#### Reading passage:
Uptick in quarterly growth rounds off 2021 growth at 4.9%
18 Jul, 2022

Momentum Investments have released their research note titled, Uptick in quarterly growth rounds off 2021 growth at 4.9%, prepared by the Momentum Investments Macro Research Team.

Please see below, a summary of highlights from the team, as well as a downloadable PDF of the research paper.

Highlights:

Growth slowed to 1.7% in year-on-year (y/y) terms in the fourth quarter of 2021 from 2.9% in the third quarter, leaving full-year growth at 4.9% from a 6.4% contraction the year before.
The economy expanded by 1.2% on a quarter-on-quarter (q/q) seasonally-adjusted (s/a) basis, which was slightly higher than the Thomson Reuters median consensus forecast of 1.1%. This leaves economic activity at the same level as experienced in the second quarter of 2017.
Real growth in the economy has averaged a dismal 0.4% for the past five years and 1% for the last decade, which is significantly lower than the 1.5% average rate of growth in the South African (SA) population for the same period.
The largest contributions to full-year growth, based on the production method, came from financial and personal services. Meanwhile, activity in the government, utilities and construction sectors added the least to the full-year growth number.
Based on the expenditure method, the largest contributors to growth arose from household consumption and exports, while imports detracted the most.
Although stronger-than-anticipated global growth, sustained commodity prices, a quicker bounce-back in pandemic-hit sectors and faster momentum on local economic reform pose upside risks to growth in the local economy, higher global inflation (exacerbated by intensifying geopolitical conflict), a potential hard landing in China (triggered in the property market), less accommodative monetary policy, fiscal consolidation, structurally high unemployment and local energy supply shortages continue to raise notable downside risks to growth.
We expect growth to slow to 2% in 2022 and 1.8% in 2023. The Ukranian crisis, in our view, is likely to have a reasonably limited effect on local growth given a rebound in the country’s terms-of-trade and weak direct trade and investment linkages with Russia and Ukraine. Meanwhile, we have revised our headline inflation forecast higher to 5.2% for 2022 to reflect higher international oil prices. The risk to near-term inflation remains firmly to the upside given potential sanctions on the Russian oil market.
Our structural view on growth remains impeded by subdued confidence, low levels of investment, fiscal strain and lingering unemployment. Treasury outlined a potential upside scenario to growth in which real economic activity is 0.7% higher than in the baseline by 2024. This scenario, nevertheless, relies heavily on the faster implementation of structural economic reforms to foster a more robust economic outlook.

#### Tasks:
**a)** Rewrite the research note from "Based on the expenditure" up to and including "risks to growth.", swapping "household consumption" for "private consumption".
**b)** Translate this sentence from the research note into Spanish: "We expect growth to slow to 2% in 2022 and 1.8% in 2023."

#### Dataset records:
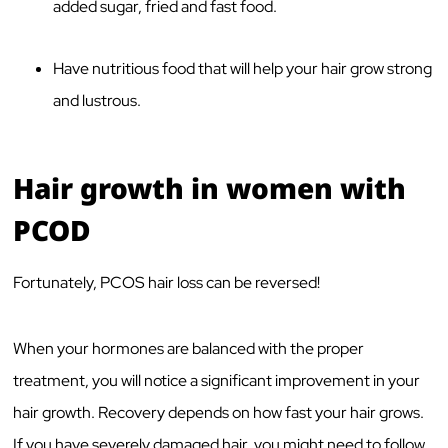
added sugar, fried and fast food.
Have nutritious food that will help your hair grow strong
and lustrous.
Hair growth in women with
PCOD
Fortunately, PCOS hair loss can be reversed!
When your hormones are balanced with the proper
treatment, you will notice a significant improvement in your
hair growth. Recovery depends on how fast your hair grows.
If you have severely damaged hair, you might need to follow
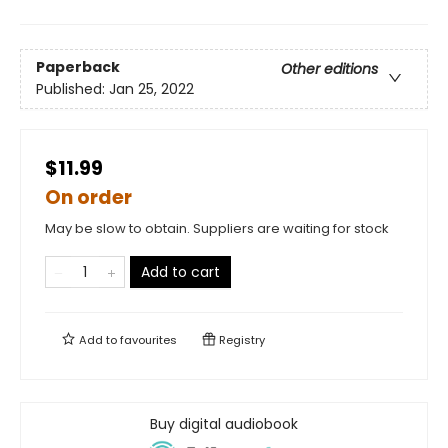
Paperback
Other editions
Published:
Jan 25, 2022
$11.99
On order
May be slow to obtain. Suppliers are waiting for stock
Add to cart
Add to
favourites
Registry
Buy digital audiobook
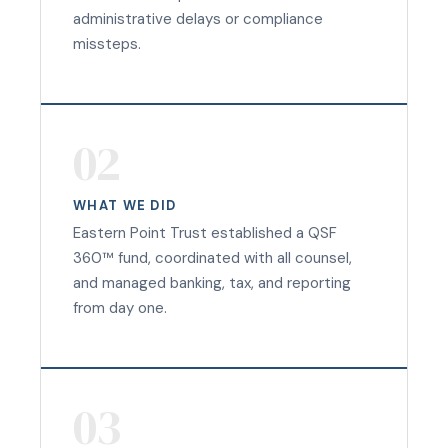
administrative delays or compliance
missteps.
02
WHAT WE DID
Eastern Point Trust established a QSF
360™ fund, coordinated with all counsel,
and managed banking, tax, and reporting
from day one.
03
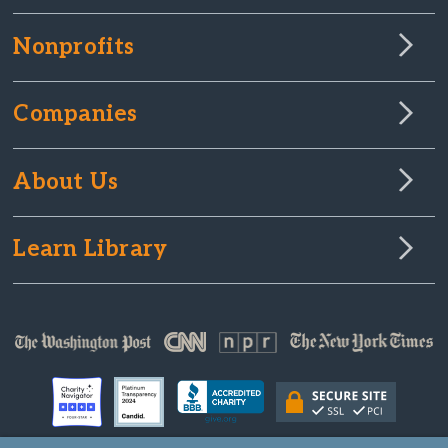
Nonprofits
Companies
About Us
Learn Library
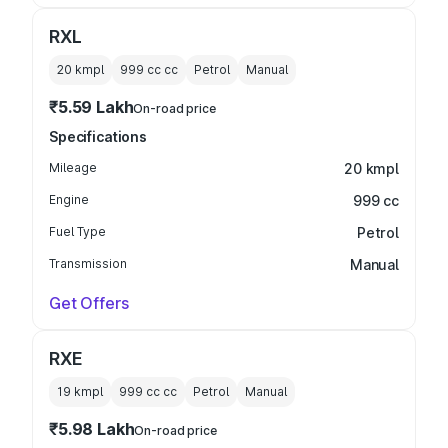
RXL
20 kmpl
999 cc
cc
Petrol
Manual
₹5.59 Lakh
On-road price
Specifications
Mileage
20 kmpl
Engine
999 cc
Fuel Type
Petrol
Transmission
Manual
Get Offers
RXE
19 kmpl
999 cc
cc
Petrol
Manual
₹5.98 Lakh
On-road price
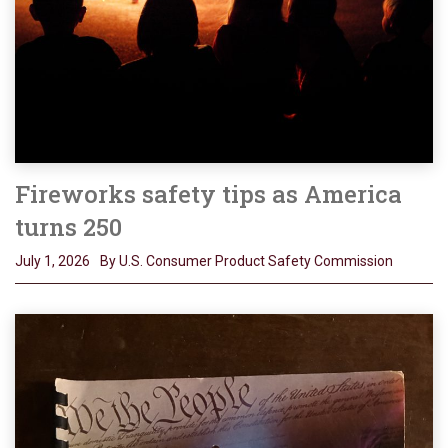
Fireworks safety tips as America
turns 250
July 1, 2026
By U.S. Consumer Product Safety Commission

#### Task solutions:
**a)**
Based on the expenditure method, the largest contributors to growth arose from private consumption and exports, while imports detracted the most.
Although stronger-than-anticipated global growth, sustained commodity prices, a quicker bounce-back in pandemic-hit sectors and faster momentum on local economic reform pose upside risks to growth in the local economy, higher global inflation (exacerbated by intensifying geopolitical conflict), a potential hard landing in China (triggered in the property market), less accommodative monetary policy, fiscal consolidation, structurally high unemployment and local energy supply shortages continue to raise notable downside risks to growth.

**b)** Esperamos que el crecimiento se desacelere al 2 % en 2022 y al 1,8 % en 2023.